# Module 1: Data Analysis and Data Preprocessing

## Section 2: Feature scaling and normalization

### Part 6: PowerTransformer in scikit-learn

In this section, we will explore the PowerTransformer in scikit-learn, which is a preprocessing technique used to transform data into a more Gaussian-like distribution.

### 6.1 Understanding power transformer

PowerTransformer applies a power transformation to make the data more Gaussian-like and can be useful when dealing with data that is heavily skewed or does not follow a normal distribution. It is particularly beneficial for data that contains extreme values or has long tails.

PowerTransformer supports two types of power transformations:

- Yeo-Johnson Transformation: This is a generalization of the Box-Cox transformation and can handle both positive and negative values.
- Box-Cox Transformation: This is suitable for data with positive values only.
Usage of PowerTransformer:

The PowerTransformer class in scikit-learn can be used to apply either Yeo-Johnson or Box-Cox transformation. The choice of transformation can be specified by setting the method parameter to 'yeo-johnson' or 'box-cox', respectively.

### 6.2 Using PowerTransformer

Let's demonstrate the usage of PowerTransformer with a synthetic dataset.

In [None]:
import numpy as np
import matplotlib.pyplot as plt
from sklearn.preprocessing import PowerTransformer

# Generate skewed data (exponential distribution)
np.random.seed(1)
data = np.random.exponential(1, size=1000).reshape(-1, 1)

# Create a PowerTransformer instance using Yeo-Johnson transformation
yeo_johnson_transformer = PowerTransformer(method='yeo-johnson')
# Create a PowerTransformer instance using Box-Cox transformation
box_cox_transformer = PowerTransformer(method='box-cox')
# Fit and transform the data using Yeo-Johnson and Box-Cox transformations
transformed_data_yj = yeo_johnson_transformer.fit_transform(data)
transformed_data_bc = box_cox_transformer.fit_transform(data)

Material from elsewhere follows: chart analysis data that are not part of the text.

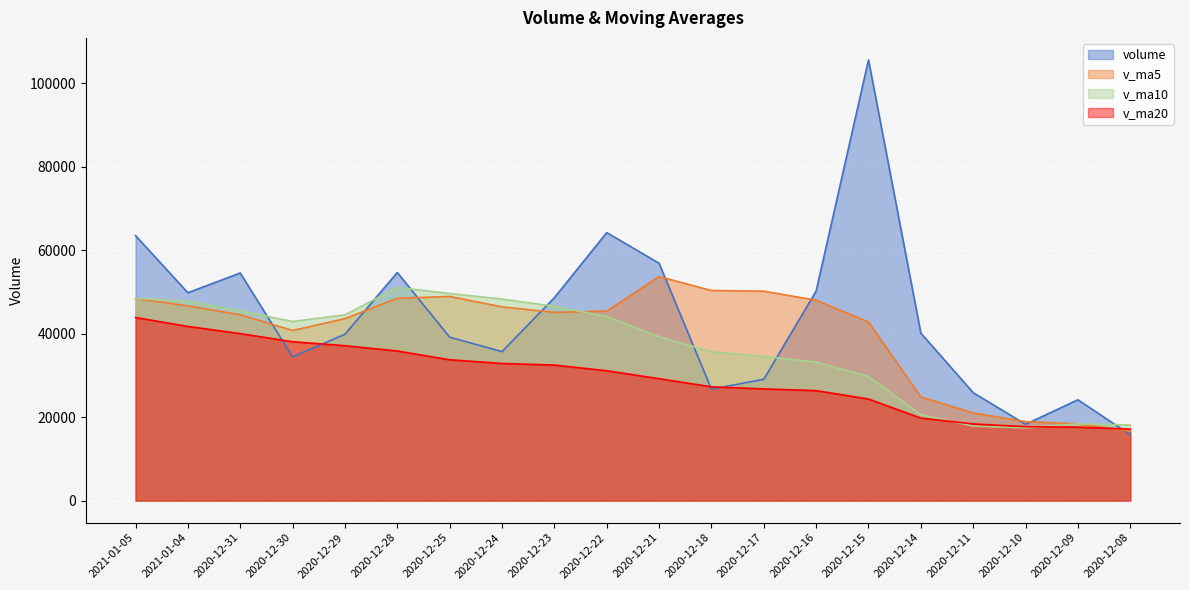

Rank the series at 2020-12-25 from highest to lowest value.

v_ma10, v_ma5, volume, v_ma20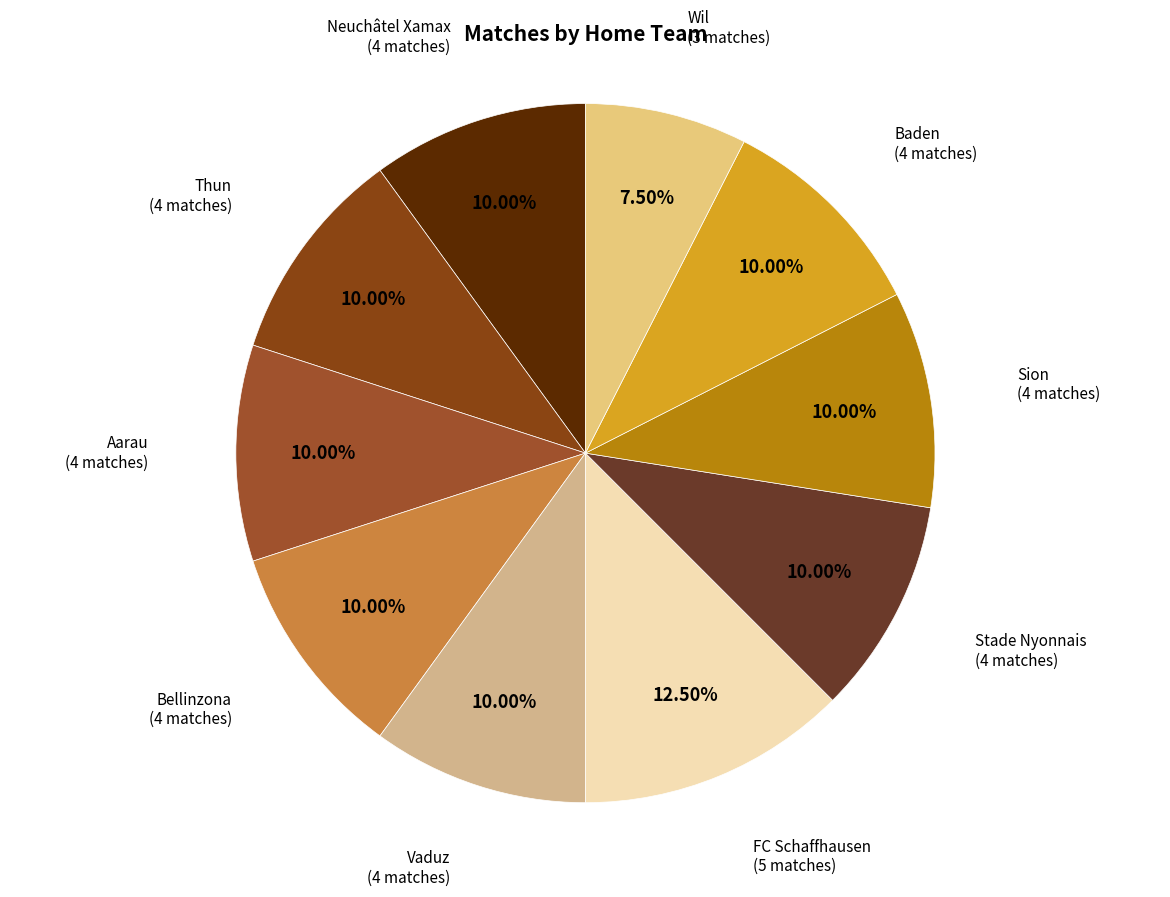

What is the largest slice in the pie chart?

FC Schaffhausen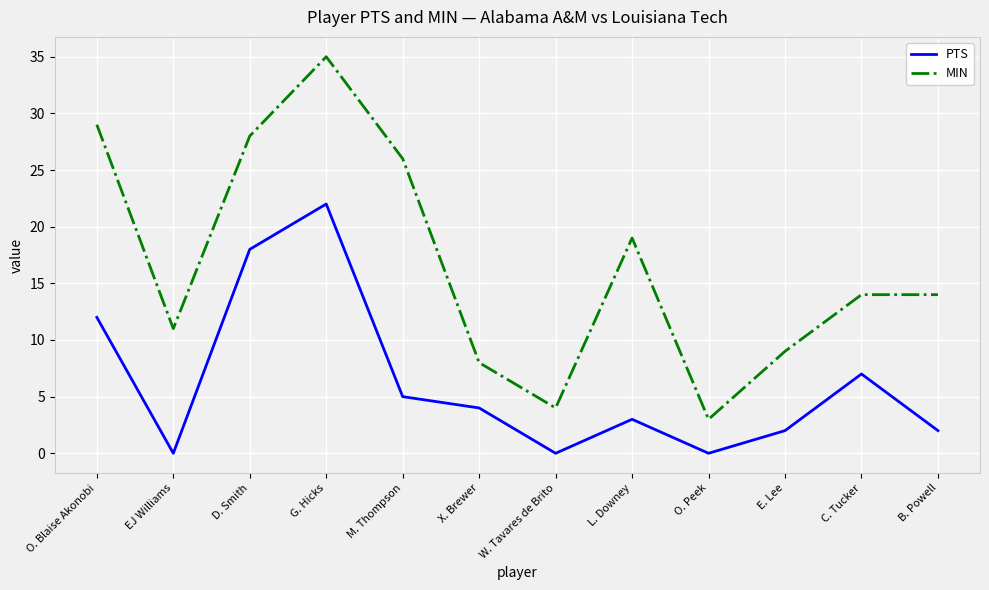

Count the number of data series in this chart.

2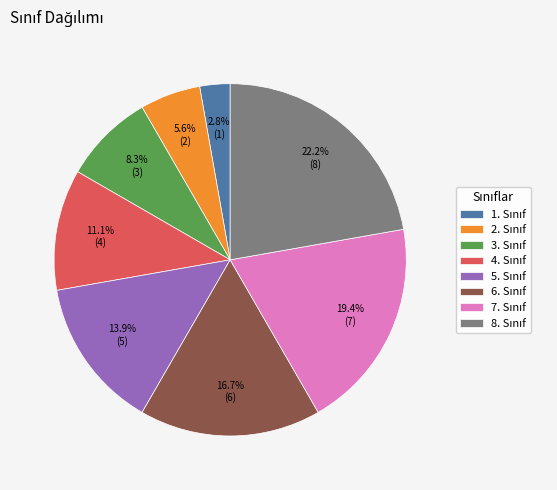

How many slices are in this pie chart?

8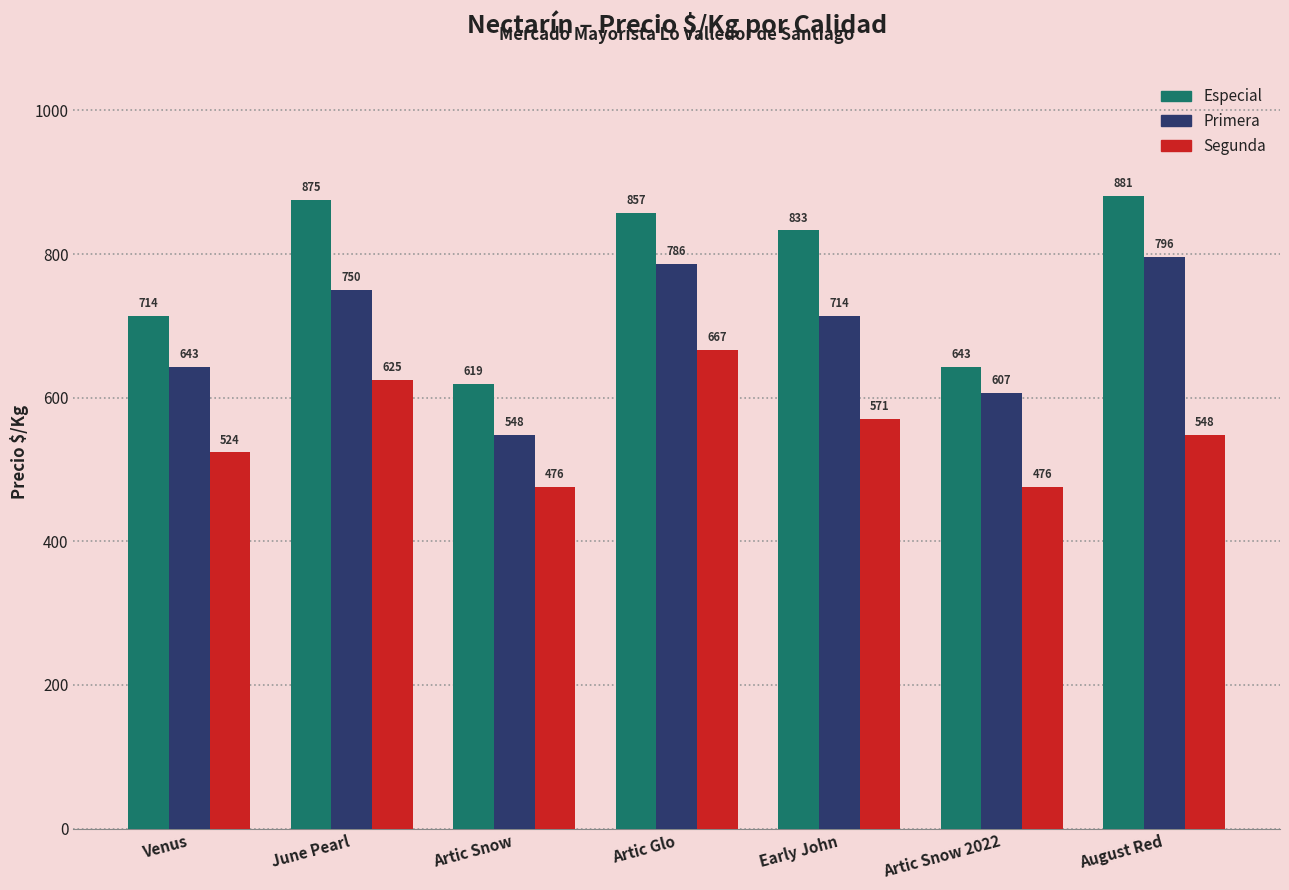

What is the label of the 6th bar from the right?

June Pearl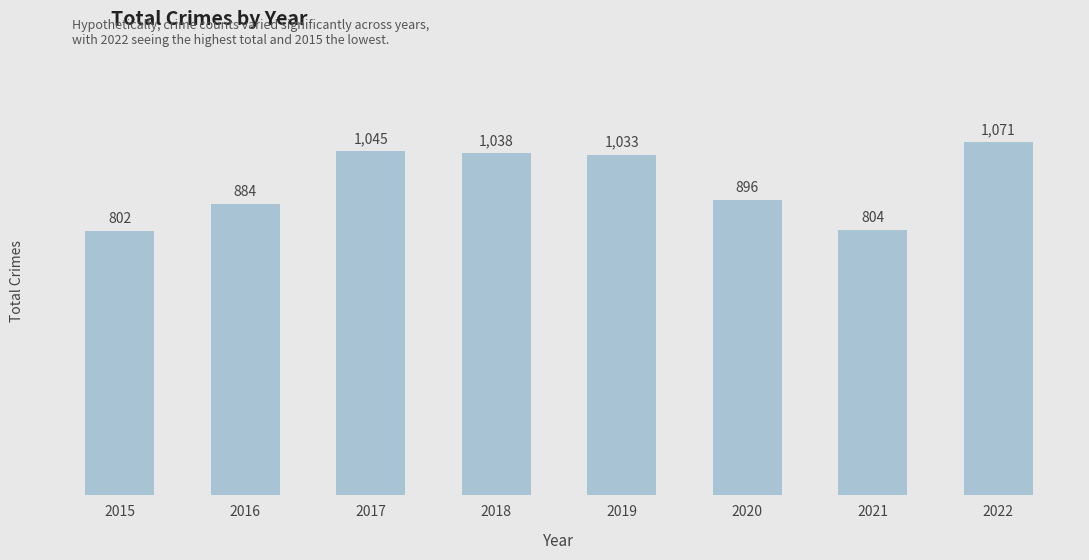

What is the change in value from 2017 to 2021?

-241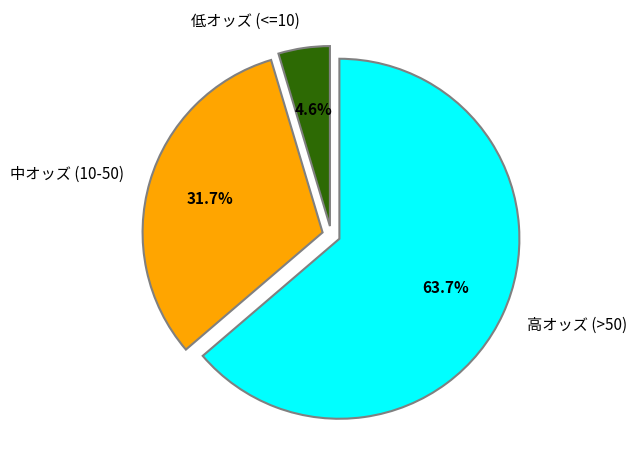

Rank the categories by value from highest to lowest.

高オッズ (>50), 中オッズ (10-50), 低オッズ (<=10)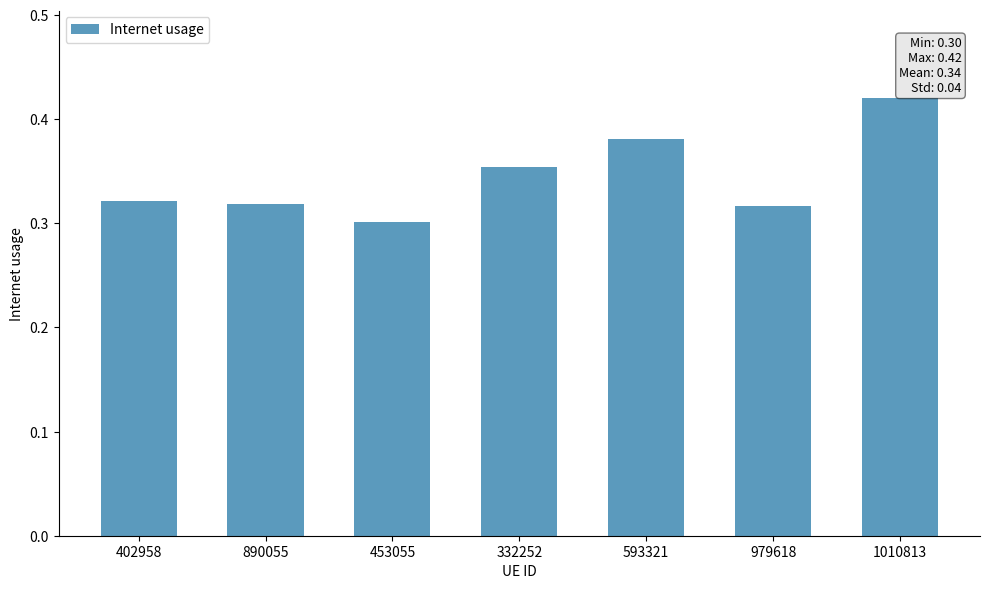

How many bars are there in total?

7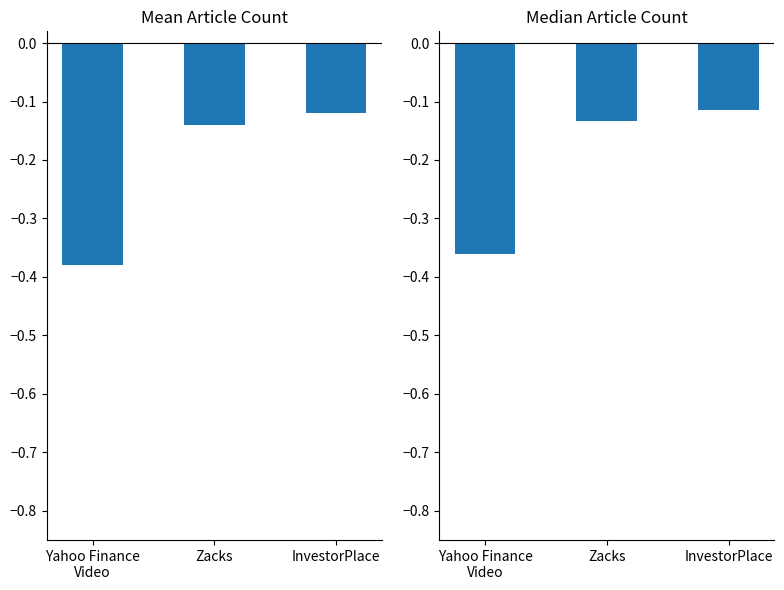

Between InvestorPlace and Zacks, which is larger?

InvestorPlace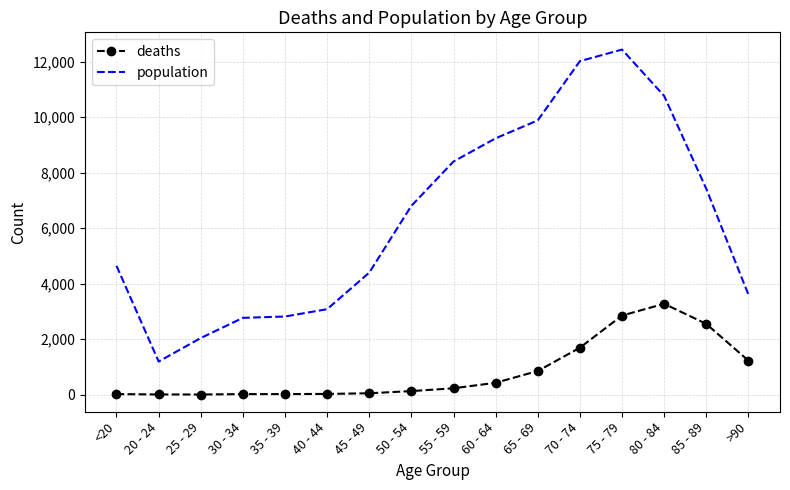

Is the value of deaths at <20 greater than the value of population at 70 - 74?

No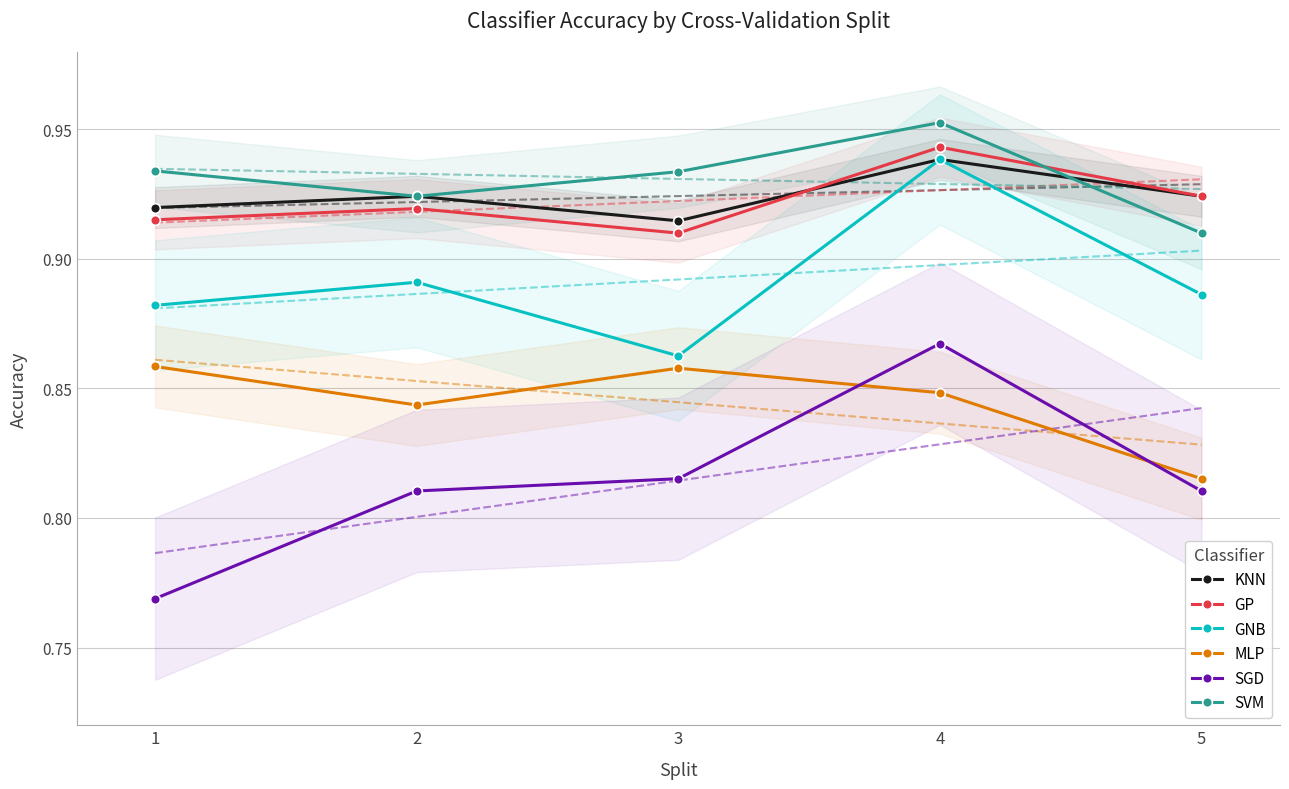

How many interior local valleys does the KNN series have?

1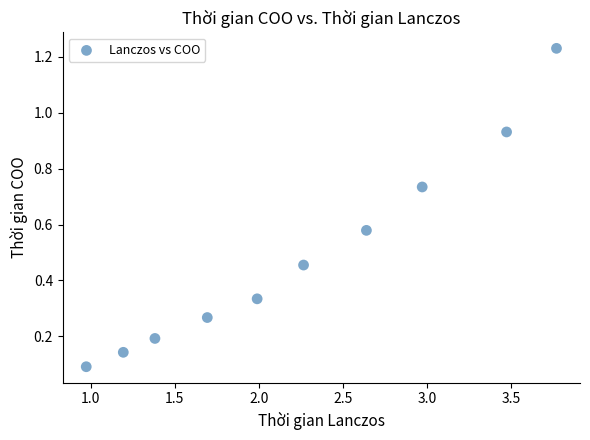

What is the average X value?

2.2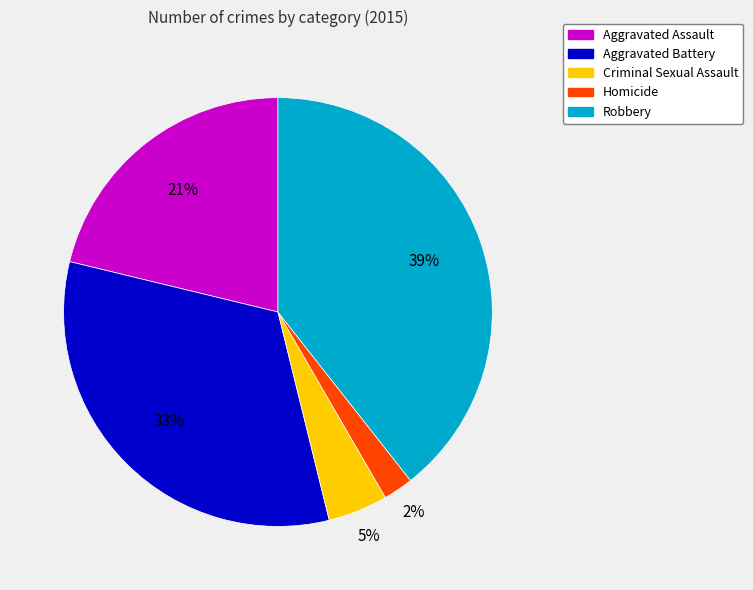

What is the smallest slice in the pie chart?

Homicide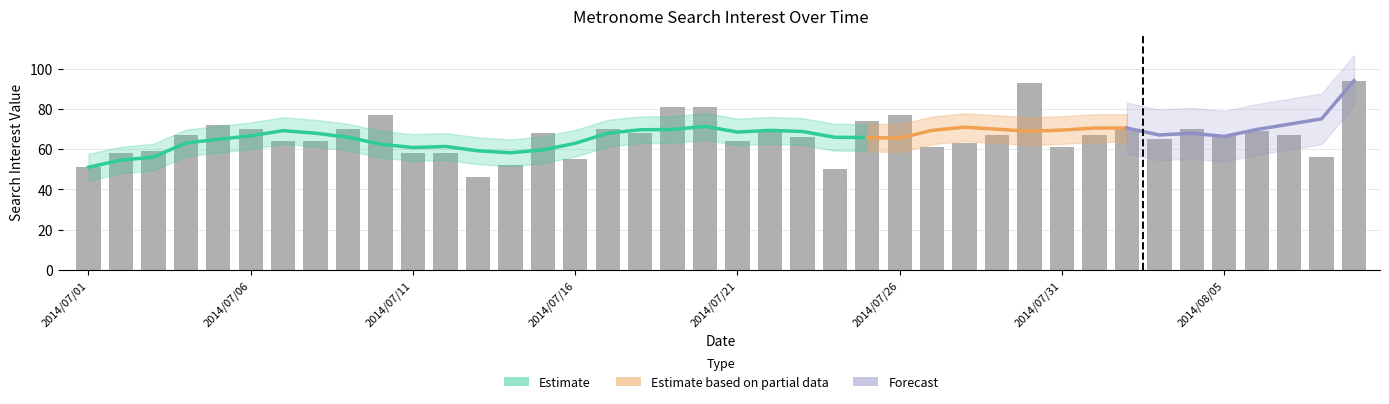

The value at 2014/07/20 is 81. True or false?

True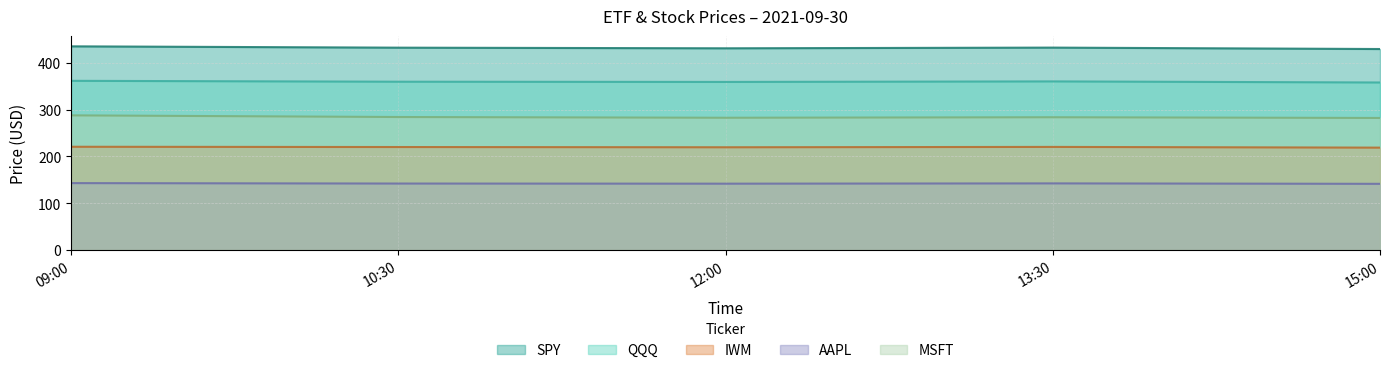

What is the average value of the MSFT series?

284.1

# Plot the original and transformed distributions
plt.figure(figsize=(12, 4))
plt.subplot(1, 3, 1)
plt.hist(data, bins=50, edgecolor='black')
plt.title('Original Data Distribution')
plt.xlabel('Value')
plt.ylabel('Frequency')
plt.subplot(1, 3, 2)
plt.hist(transformed_data_yj, bins=50, edgecolor='black')
plt.title('Transformed Data Distribution (Yeo-Johnson)')
plt.xlabel('Value')
plt.ylabel('Frequency')
plt.subplot(1, 3, 3)
plt.hist(transformed_data_bc, bins=50, edgecolor='black')
plt.title('Transformed Data Distribution (Box-Cox)')
plt.xlabel('Value')
plt.ylabel('Frequency')
plt.tight_layout()
plt.show()

In this example, we applied both Yeo-Johnson and Box-Cox transformations to the original exponential data. The first subplot shows the original data's exponential distribution. The second subplot shows the data after applying the Yeo-Johnson transformation, and the third subplot shows the data after applying the Box-Cox transformation. This allows us to compare the effects of both transformations on the data's distribution.

### 6.3 Summary

The PowerTransformer in scikit-learn is a powerful tool to transform skewed data into a more Gaussian-like distribution, making it more suitable for certain statistical methods that assume normally distributed data. It can be particularly useful in scenarios where the data contains extreme values or has long tails. Experimenting with different transformations can help achieve the best results for a given dataset and modeling task.